Lord Jacobson threw a hand out and pushed Pen to the side, ushering his wife past her. “We don’t know anyone by that name. We never have, child. We cannot help you. Please see yourselves out.”

Pen stumbled a step to the side and by the time she regained her balance, she was watching the backs of all three of them exit the drawing room. Her hand went out to the tall back of the settee to steady herself before her legs that were now jelly collapsed. Her head dropped, her eyes closing.

How could they not see it?

The obvious resemblance between her and Anne? How could they not know anything? They had the same face. The same hair. The same eyes.The same damn eyes.

Her head lifted and she looked to where Strider was—except he wasn’t there any longer.

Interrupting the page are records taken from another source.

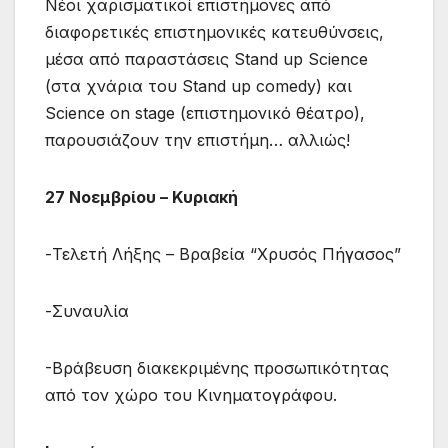
Νέοι χαρισματικοί επιστήμονες από
διαφορετικές επιστημονικές κατευθύνσεις,
μέσα από παραστάσεις Stand up Science
(στα χνάρια του Stand up comedy) και
Science on stage (επιστημονικό θέατρο),
παρουσιάζουν την επιστήμη… αλλιώς!
27 Νοεμβρίου
–
Κυριακή
-Τελετή Λήξης – Βραβεία “Χρυσός Πήγασος”
-Συναυλία
-Bράβευση διακεκριμένης προσωπικότητας
από τον χώρο του Κινηματογράφου.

Her head swiveled and she found him next to her, his hand lifted with his fingers splayed wide in the air behind her back, ready to catch her if she fell over backward.

The second she saw him, tears flooded her eyes, turning him into a blurry outline. “How could they not…” She jabbed at her eyes with the butt of her palm, wiping away tears, the satin of the glove not absorbing, only smearing the wetness about her cheeks. Tears. She hadn’t cried in seventeen years—not one tear had fallen—and now this? “How could they not see… How…”

His hand landed on her spine between her shoulder blades. “I know. I saw it, Pen. I saw it too.”

A sob shot upward through her throat and she could only half stifle the sound.

The force of his hand on her back pulled her toward him and he collapsed his other arm around her, locking her onto his chest, his lips on the top of her head.